* **EXERCISE BRIEF**:
When you copy the material below, keep every line exact and leave each picture out.

⟨

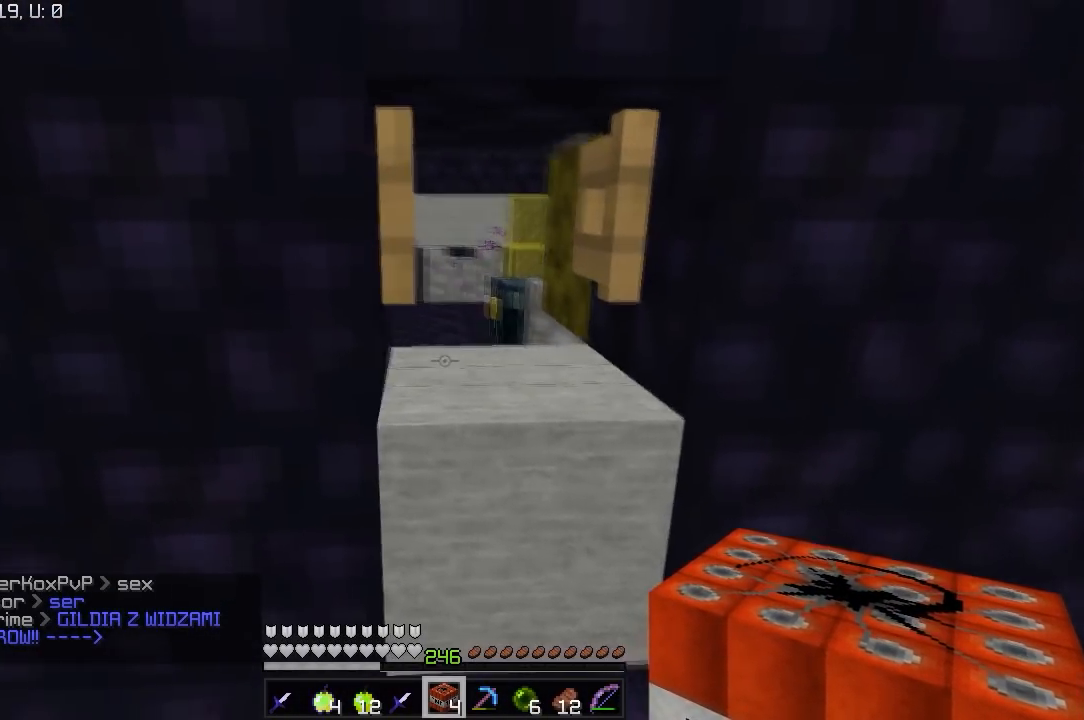
{"keys": ["d"], "mouse": [], "events": [[50, "w", "down"], [367, "d", "up"], [467, "w", "up"], [500, "d", "down"]]}
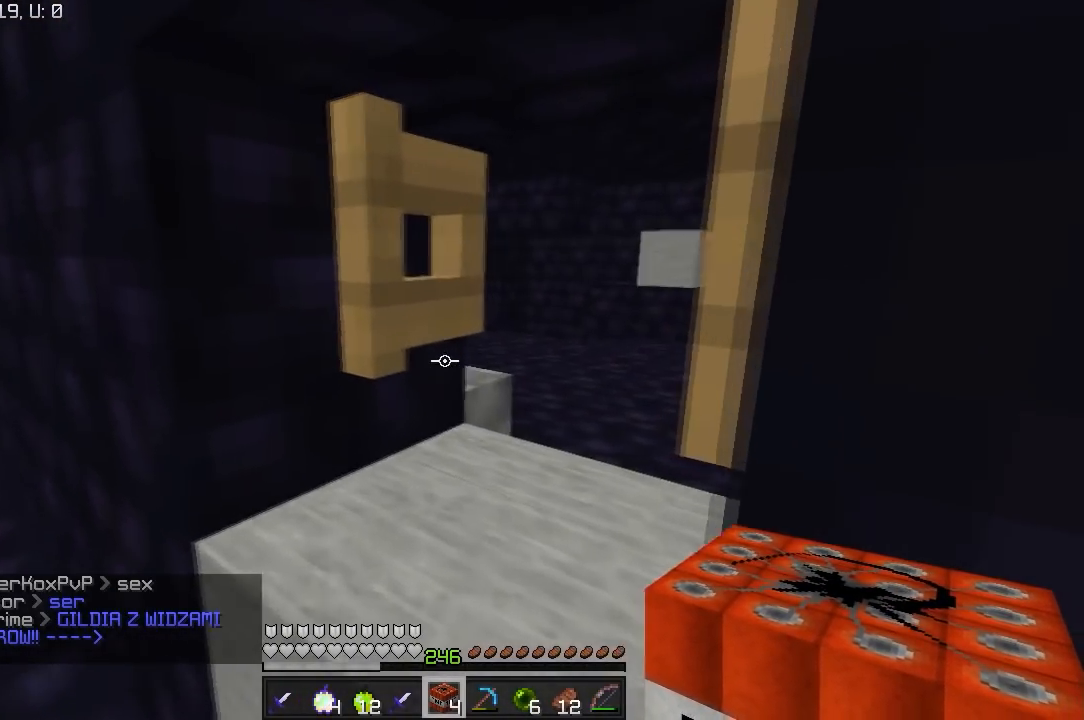
{"keys": ["a"], "mouse": [], "events": [[100, "a", "down"], [167, "d", "up"]]}
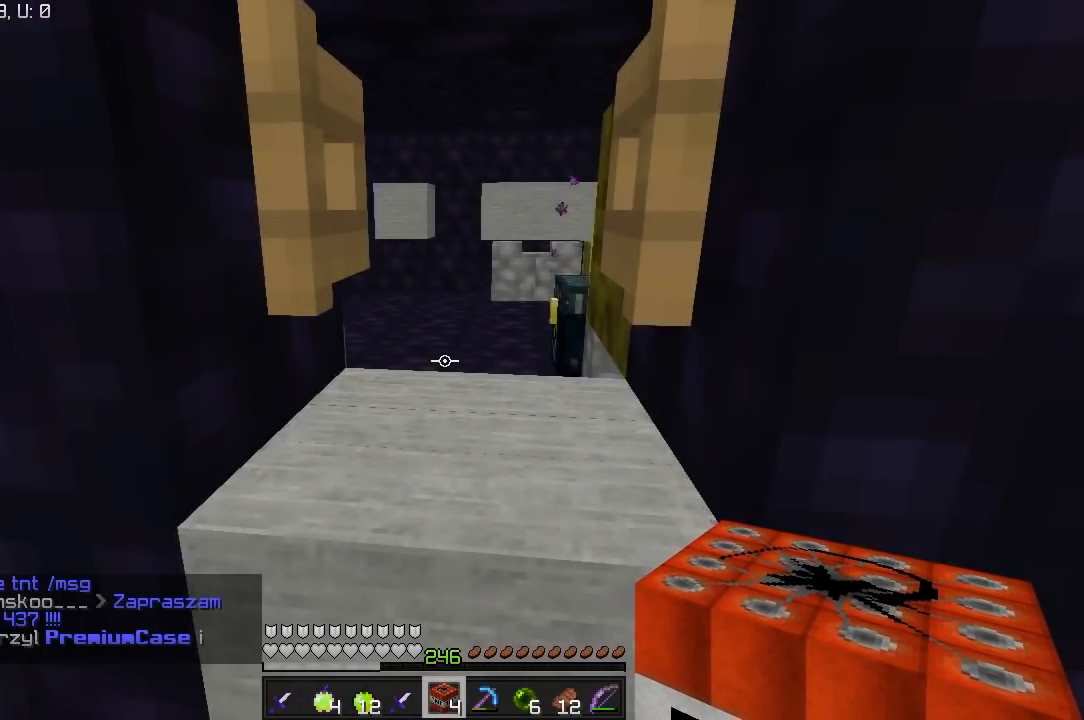
{"keys": [], "mouse": ["right"], "events": [[150, "a", "up"], [400, "mouse_right", "down"]]}
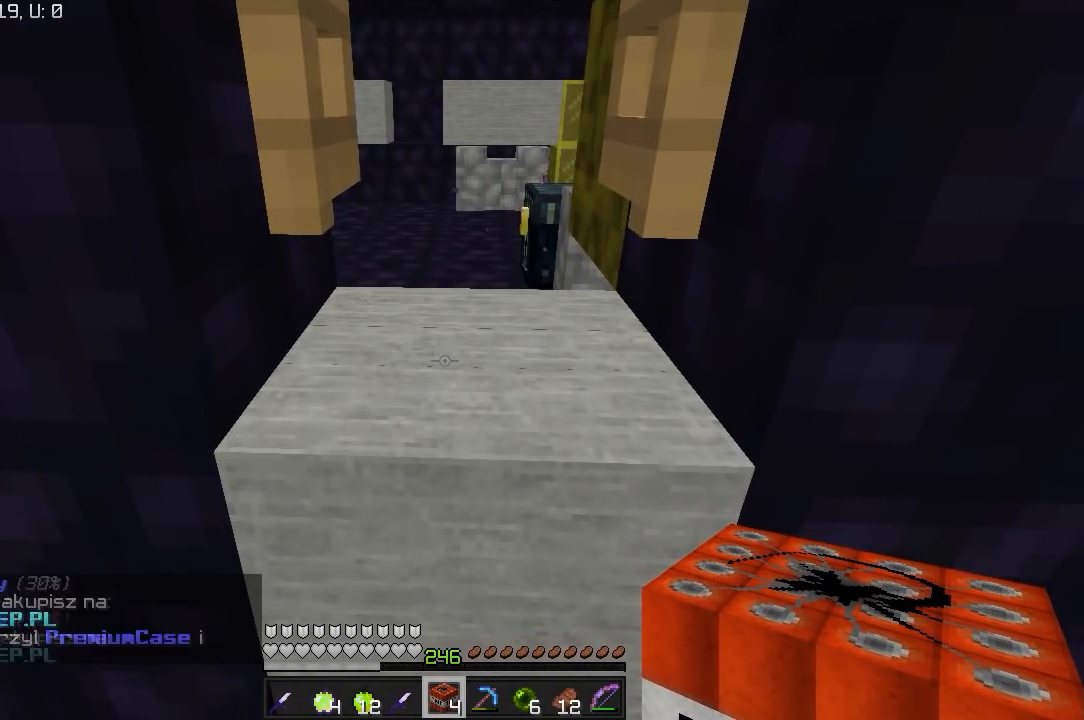
{"keys": [], "mouse": [], "events": [[100, "mouse_right", "up"]]}
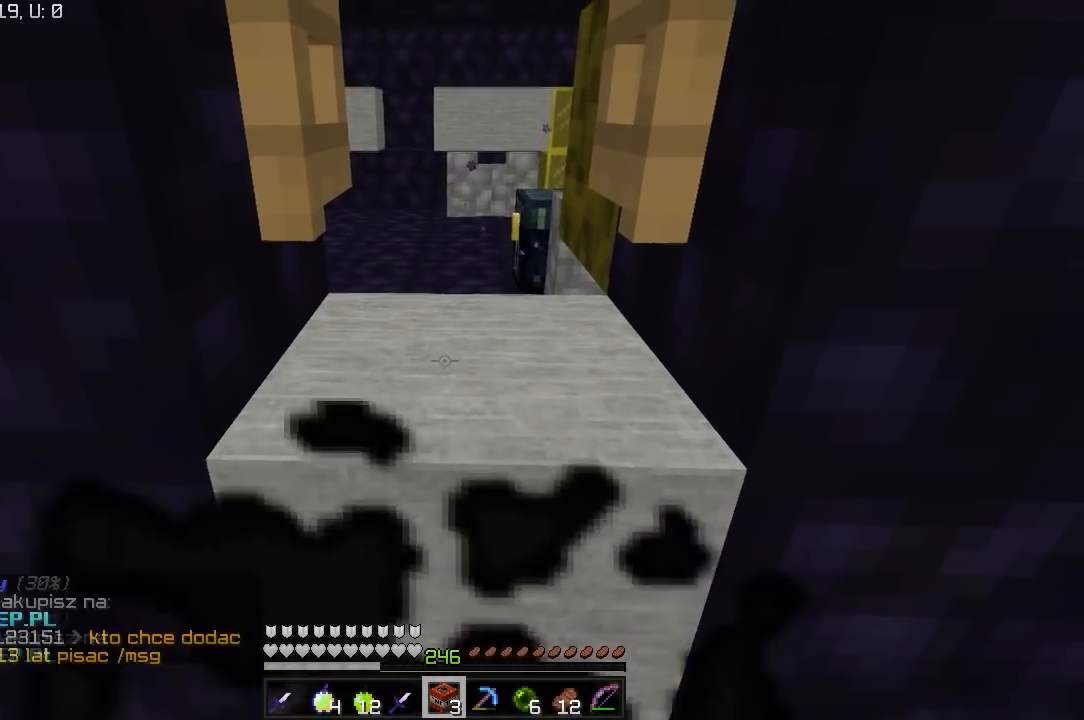
{"keys": ["s"], "mouse": [], "events": [[250, "s", "down"]]}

⟩

* **EXPECTED OUTPUT**:
{"keys": ["d"], "mouse": [], "events": [[50, "w", "down"], [367, "d", "up"], [467, "w", "up"], [500, "d", "down"]]}
{"keys": ["a"], "mouse": [], "events": [[100, "a", "down"], [167, "d", "up"]]}
{"keys": [], "mouse": ["right"], "events": [[150, "a", "up"], [400, "mouse_right", "down"]]}
{"keys": [], "mouse": [], "events": [[100, "mouse_right", "up"]]}
{"keys": ["s"], "mouse": [], "events": [[250, "s", "down"]]}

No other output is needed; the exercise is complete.